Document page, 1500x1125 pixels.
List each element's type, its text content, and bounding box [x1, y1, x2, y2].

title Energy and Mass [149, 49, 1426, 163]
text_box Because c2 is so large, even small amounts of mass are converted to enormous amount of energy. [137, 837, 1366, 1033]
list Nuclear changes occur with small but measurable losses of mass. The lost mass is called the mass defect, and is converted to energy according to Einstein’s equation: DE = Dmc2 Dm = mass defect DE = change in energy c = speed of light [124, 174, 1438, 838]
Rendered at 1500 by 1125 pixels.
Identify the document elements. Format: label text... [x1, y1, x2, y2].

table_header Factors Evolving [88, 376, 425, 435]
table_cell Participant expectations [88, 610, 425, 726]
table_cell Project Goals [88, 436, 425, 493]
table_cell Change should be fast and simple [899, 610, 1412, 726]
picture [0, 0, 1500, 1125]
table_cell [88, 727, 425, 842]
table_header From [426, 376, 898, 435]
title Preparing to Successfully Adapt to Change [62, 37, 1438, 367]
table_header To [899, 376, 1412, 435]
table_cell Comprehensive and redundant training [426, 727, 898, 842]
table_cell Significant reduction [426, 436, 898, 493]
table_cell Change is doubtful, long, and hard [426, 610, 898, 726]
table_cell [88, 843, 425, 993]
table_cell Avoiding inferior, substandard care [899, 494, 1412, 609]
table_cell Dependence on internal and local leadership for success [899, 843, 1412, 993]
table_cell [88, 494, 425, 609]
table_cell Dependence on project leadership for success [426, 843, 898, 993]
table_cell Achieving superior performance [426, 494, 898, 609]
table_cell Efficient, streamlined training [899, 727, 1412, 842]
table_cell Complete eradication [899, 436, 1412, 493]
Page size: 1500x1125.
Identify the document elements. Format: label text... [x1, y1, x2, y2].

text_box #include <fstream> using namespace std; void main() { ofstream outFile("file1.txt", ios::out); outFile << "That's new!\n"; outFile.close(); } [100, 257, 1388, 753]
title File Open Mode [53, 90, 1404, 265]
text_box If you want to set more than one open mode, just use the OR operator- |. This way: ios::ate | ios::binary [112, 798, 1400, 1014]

☆ ☆ ☆ ☆ ☆

To do »
Transcribe the material above. Change nothing in it.

Answer for the task »
Document page, 1500x1125 pixels.
List each element's type, its text content, and bounding box [x1, y1, x2, y2].

title Energy and Mass [149, 49, 1426, 163]
text_box Because c2 is so large, even small amounts of mass are converted to enormous amount of energy. [137, 837, 1366, 1033]
list Nuclear changes occur with small but measurable losses of mass. The lost mass is called the mass defect, and is converted to energy according to Einstein’s equation: DE = Dmc2 Dm = mass defect DE = change in energy c = speed of light [124, 174, 1438, 838]
Rendered at 1500 by 1125 pixels.
Identify the document elements. Format: label text... [x1, y1, x2, y2].

table_header Factors Evolving [88, 376, 425, 435]
table_cell Participant expectations [88, 610, 425, 726]
table_cell Project Goals [88, 436, 425, 493]
table_cell Change should be fast and simple [899, 610, 1412, 726]
picture [0, 0, 1500, 1125]
table_cell [88, 727, 425, 842]
table_header From [426, 376, 898, 435]
title Preparing to Successfully Adapt to Change [62, 37, 1438, 367]
table_header To [899, 376, 1412, 435]
table_cell Comprehensive and redundant training [426, 727, 898, 842]
table_cell Significant reduction [426, 436, 898, 493]
table_cell Change is doubtful, long, and hard [426, 610, 898, 726]
table_cell [88, 843, 425, 993]
table_cell Avoiding inferior, substandard care [899, 494, 1412, 609]
table_cell Dependence on internal and local leadership for success [899, 843, 1412, 993]
table_cell [88, 494, 425, 609]
table_cell Dependence on project leadership for success [426, 843, 898, 993]
table_cell Achieving superior performance [426, 494, 898, 609]
table_cell Efficient, streamlined training [899, 727, 1412, 842]
table_cell Complete eradication [899, 436, 1412, 493]
Page size: 1500x1125.
Identify the document elements. Format: label text... [x1, y1, x2, y2].

text_box #include <fstream> using namespace std; void main() { ofstream outFile("file1.txt", ios::out); outFile << "That's new!\n"; outFile.close(); } [100, 257, 1388, 753]
title File Open Mode [53, 90, 1404, 265]
text_box If you want to set more than one open mode, just use the OR operator- |. This way: ios::ate | ios::binary [112, 798, 1400, 1014]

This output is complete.